* **MATERIAL PROVIDED**

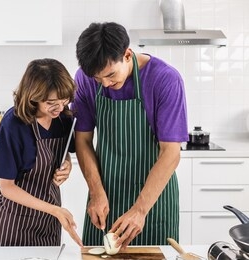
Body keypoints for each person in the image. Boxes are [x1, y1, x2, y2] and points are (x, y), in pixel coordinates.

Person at [72, 22, 188, 248]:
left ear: (127, 55)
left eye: (110, 75)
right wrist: (96, 192)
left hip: (154, 203)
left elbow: (171, 153)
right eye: (98, 79)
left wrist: (140, 210)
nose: (105, 83)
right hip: (105, 197)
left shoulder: (165, 80)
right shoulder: (85, 79)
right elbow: (83, 140)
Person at [0, 58, 83, 247]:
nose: (60, 107)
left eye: (64, 101)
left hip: (49, 223)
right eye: (51, 102)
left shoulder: (63, 118)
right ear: (33, 96)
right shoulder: (13, 124)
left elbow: (65, 152)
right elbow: (7, 187)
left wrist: (67, 165)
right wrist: (55, 210)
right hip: (15, 223)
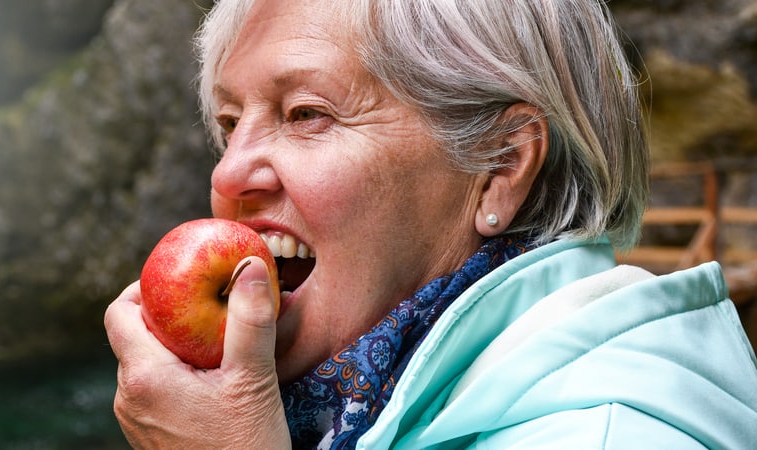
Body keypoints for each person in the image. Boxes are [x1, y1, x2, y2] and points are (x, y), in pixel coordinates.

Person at [103, 0, 757, 448]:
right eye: (228, 122)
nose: (227, 174)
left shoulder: (613, 435)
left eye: (306, 113)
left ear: (501, 165)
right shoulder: (360, 401)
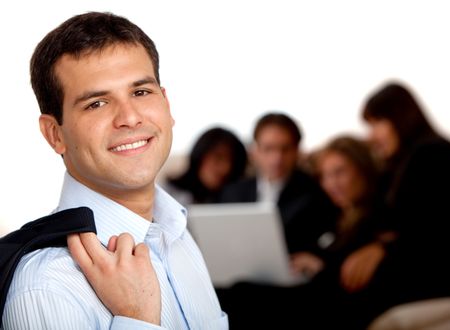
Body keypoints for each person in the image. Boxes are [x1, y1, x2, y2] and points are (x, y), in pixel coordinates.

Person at [1, 12, 227, 329]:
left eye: (140, 92)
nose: (130, 117)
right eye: (97, 103)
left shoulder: (177, 235)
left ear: (167, 105)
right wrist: (136, 319)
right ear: (55, 134)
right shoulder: (47, 286)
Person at [344, 81, 450, 328]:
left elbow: (430, 229)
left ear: (401, 118)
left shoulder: (430, 154)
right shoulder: (403, 162)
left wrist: (384, 247)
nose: (371, 136)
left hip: (428, 274)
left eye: (377, 123)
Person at [220, 112, 337, 254]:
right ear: (255, 151)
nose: (277, 159)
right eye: (268, 149)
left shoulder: (316, 192)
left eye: (285, 149)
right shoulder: (233, 193)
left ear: (297, 151)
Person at [162, 126, 248, 205]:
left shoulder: (242, 198)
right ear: (200, 155)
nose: (225, 169)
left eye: (233, 162)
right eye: (218, 157)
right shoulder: (165, 195)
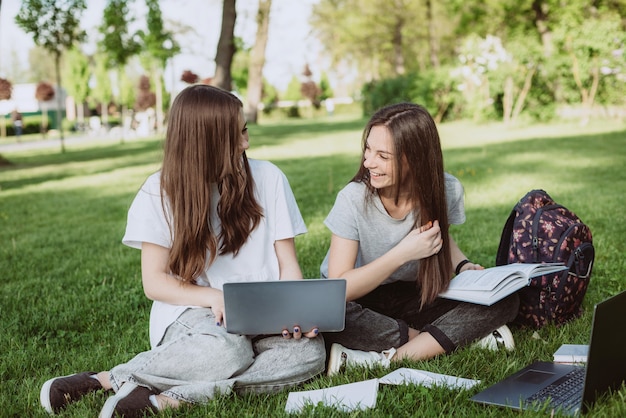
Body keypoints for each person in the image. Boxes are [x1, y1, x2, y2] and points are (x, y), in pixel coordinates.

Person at [39, 85, 326, 417]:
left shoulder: (270, 177)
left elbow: (287, 265)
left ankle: (173, 397)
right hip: (196, 314)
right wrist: (216, 297)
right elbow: (155, 283)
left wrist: (294, 313)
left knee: (309, 353)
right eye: (238, 134)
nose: (247, 142)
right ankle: (103, 380)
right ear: (207, 143)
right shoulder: (158, 192)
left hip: (266, 312)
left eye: (245, 130)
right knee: (229, 351)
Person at [320, 102, 519, 375]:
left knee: (506, 300)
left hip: (413, 294)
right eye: (368, 149)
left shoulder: (445, 189)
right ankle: (447, 340)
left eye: (382, 155)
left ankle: (388, 356)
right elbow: (339, 288)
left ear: (413, 159)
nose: (368, 162)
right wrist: (402, 253)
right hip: (359, 299)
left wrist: (462, 266)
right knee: (330, 318)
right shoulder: (352, 199)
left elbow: (440, 238)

* **TASK REQUIREMENTS**
Your answer must be the exact lines from the start of the data through the line with "right hip: (105, 197)", inclusive, and nothing else; pictures do not belong in it.

* **ANSWER BELOW**
Body keypoints for each person in the image. Boxes are [x1, y1, x2, y2] and points are (x, y), in pixel coordinates.

Person at [72, 22, 188, 248]:
left ear: (127, 55)
left eye: (110, 75)
right wrist: (96, 192)
left hip: (154, 203)
left elbow: (171, 153)
right eye: (98, 79)
left wrist: (140, 210)
nose: (105, 83)
right hip: (105, 197)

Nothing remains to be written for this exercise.